Line break reminder of gravel pit proposal |

Line break reminder of gravel pit proposal

The recent failure of a pipeline carrying treated sewage from the Lake Tahoe-based Douglas County Sewer Improvement District to a storage pond re-ignited a slow burning fuse in the minds of many East Valley residents.

The powder keg at the end of that fuse is a proposal by DCSID to establish a commercial Article Six of gravel pit on a parcel it owns in the East Valley Community Area, and sell the mined aggregates to offset the cost of lining a winter effluent storage pond.

Area residents have objected on grounds that this commercial operation, with its noise, dust and large trucks, has no place in their neighborhood, and that the damage to their property values, local roads and safety is not in keeping with the Douglas County Master Plan.

This is not a new proposal, but one that has been rejected twice in the past decade. Furthermore, at a public meeting last May Douglas County District Attorney Mark Jackson, presented evidence that DCSID had violated Nevada open meeting laws, election laws, and attempted to influence a vote by commissioners on the project through devious means.

Jackson showed that the DCSID board had, through their contract engineer Rob Anderson, paid $1,000 to former commissioner Don Miner, to file an unfounded ethics complaint against Planning Manager Hope Sullivan. This they thought, would sway commissioners to approve their proposal. That ethics complaint has since been rejected by the State Ethics Commission.

During Jackson’s presentation, several snippets of recorded DCSID board meetings were played.
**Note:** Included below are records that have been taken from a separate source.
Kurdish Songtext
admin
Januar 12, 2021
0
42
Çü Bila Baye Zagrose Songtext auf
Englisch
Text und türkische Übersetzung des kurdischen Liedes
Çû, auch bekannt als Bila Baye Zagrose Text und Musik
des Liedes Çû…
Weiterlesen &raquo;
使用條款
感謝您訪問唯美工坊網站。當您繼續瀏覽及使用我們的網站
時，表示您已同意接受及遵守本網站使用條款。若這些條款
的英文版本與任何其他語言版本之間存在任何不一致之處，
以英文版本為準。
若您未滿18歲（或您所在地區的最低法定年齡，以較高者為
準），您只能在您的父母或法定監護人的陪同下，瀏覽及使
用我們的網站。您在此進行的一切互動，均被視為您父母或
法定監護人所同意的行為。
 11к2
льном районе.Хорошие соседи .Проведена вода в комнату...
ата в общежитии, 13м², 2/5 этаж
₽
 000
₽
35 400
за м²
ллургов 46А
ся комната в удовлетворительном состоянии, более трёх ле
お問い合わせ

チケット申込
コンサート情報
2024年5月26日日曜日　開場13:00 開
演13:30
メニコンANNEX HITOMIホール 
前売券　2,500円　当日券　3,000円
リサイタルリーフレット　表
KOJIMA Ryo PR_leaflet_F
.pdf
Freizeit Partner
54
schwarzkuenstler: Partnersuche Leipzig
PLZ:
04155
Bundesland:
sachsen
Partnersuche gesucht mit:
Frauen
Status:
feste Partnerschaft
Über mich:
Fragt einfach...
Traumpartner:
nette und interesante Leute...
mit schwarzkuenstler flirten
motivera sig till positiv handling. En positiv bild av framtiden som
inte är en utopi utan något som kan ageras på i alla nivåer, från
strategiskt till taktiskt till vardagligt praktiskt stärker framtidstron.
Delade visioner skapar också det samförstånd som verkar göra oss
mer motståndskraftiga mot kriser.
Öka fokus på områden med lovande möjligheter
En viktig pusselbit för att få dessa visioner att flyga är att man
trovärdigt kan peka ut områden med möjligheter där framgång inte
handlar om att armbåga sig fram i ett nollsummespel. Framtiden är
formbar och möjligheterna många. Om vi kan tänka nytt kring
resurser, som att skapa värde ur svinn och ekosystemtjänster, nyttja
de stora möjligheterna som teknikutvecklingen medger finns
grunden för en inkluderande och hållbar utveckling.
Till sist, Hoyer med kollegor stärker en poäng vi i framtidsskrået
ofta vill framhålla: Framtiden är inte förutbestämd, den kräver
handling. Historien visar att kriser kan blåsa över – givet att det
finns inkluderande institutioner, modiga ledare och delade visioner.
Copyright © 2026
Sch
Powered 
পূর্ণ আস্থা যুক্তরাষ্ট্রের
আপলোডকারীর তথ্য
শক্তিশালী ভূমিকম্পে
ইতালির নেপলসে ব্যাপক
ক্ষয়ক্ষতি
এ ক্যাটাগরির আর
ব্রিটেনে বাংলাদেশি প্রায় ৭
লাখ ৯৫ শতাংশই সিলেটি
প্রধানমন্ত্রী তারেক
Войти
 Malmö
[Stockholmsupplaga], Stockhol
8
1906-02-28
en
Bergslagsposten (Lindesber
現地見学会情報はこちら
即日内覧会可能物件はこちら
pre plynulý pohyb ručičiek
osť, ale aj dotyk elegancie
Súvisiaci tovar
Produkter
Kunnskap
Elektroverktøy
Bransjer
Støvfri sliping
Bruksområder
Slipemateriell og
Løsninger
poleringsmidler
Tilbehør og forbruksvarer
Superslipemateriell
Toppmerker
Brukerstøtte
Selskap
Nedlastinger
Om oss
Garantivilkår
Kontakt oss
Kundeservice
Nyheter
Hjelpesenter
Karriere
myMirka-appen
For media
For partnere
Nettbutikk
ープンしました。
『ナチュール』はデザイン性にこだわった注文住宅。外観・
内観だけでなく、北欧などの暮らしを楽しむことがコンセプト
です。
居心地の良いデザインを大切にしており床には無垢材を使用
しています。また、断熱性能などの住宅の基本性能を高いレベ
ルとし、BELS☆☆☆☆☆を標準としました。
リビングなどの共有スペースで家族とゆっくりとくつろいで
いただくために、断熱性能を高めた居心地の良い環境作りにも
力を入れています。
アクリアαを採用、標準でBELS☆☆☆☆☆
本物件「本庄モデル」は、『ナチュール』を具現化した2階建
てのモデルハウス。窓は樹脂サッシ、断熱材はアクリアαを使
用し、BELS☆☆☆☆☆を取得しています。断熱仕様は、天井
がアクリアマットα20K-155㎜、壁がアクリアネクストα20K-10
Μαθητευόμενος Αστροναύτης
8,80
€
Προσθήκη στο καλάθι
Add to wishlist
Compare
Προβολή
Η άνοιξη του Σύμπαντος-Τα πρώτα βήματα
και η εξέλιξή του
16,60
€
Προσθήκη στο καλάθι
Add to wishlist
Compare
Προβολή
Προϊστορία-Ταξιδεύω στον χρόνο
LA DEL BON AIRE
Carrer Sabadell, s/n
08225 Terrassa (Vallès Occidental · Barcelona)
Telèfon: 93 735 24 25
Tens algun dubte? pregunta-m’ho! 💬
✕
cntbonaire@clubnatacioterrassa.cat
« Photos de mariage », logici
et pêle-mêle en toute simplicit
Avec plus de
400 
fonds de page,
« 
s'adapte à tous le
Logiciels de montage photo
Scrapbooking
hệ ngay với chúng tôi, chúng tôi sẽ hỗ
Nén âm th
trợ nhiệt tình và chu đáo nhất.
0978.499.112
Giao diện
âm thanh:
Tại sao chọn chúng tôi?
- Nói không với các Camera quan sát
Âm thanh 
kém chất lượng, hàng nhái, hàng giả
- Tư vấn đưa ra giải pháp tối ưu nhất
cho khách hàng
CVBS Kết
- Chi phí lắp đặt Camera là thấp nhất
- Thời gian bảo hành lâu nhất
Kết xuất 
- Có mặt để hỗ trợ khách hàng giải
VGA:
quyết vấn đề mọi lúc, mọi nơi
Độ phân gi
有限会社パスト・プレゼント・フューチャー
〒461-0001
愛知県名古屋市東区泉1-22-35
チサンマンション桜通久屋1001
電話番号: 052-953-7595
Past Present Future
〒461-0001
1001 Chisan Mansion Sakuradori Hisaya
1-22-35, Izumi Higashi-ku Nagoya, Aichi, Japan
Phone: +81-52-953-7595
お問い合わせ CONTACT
They showed a total arrogance by DCSID board members toward people from the valley who object to a project that would lower their quality of life while those board members enjoy their life at the Lake.

Anyone who has listened to those tapes in their entirety, knows that Jackson didn’t play the worst parts. You can hear them talking in a public meeting about how they are going to “pick off” various County Commissioners to support their project, how there’s no leadership “down there,” how some Commissioners are “loose cannons” or “can’t be trusted,” and that those who object to their proposal, myself included by name, are “Wackos.”

Well if we’re Wackos for wanting the county to uphold the master plan, enforce its ordinances, preserve its roads and protect the value of our properties, then aren’t most Douglas County residents Wackos? I can’t help but wonder if DCSIC board members would be the Wackos if we wanted to build a gravel pit in their neighborhood?

Shortly after Jackson’s presentation, commissioners asked the Secretary of State to investigate and report to them if DCSID has violated election laws. However, there’s been no response, even though Commissioner McDermid said recently that a finding letter was imminent. As of Jan. 6 there has been no letter made public. Not for the first time, I smell politics. The State Attorney General’s office was asked in July to investigate if there had been open meeting law violations, and we all read in The Record-Courier that yes, there had been on numerous occasions.

Last fall, a committee of the State Legislature that oversees agencies at the Lake, debated what to do about the DCSID situation. Both Sen. Settlemeyer and Assemblyman Wheeler serve on that committee. The committee’s deliberations resulted in a proposal that would reconfigure DCSID into a new General Improvement District with an elected board of directors representing the entire area, not just the lakeside casinos. The proposal will go to the full Legislature this year.

In the meantime, the residents of the valley are left to wonder if justice will ever be served on those who allegedly broke the law. Yes, a grand jury is being seated and may consider complaints by residents regarding DCSID’s actions, but there’s no guarantee. No one denies that DCSID needs to have a place to store its winter effluent. However, there are ways to resolve the problem other than to create a commercial aggregates and processing plant in our East Valley neighborhood. They just need to line their existing ponds and move on. As far as a flood control basin goes, that’s a “red herring” if I ever saw one.

Bottom line is that DCSID started a Valley vs. Lake war by trying to resolve its storage problem by imposing a life-changing project on the residents of the valley. it did so to keep its rates for the casinos and Lake residents the lowest of any district in the county. Valley residents are not happy about it, and I’m sure that any attempt to move this project forward as currently proposed will be vigorously opposed.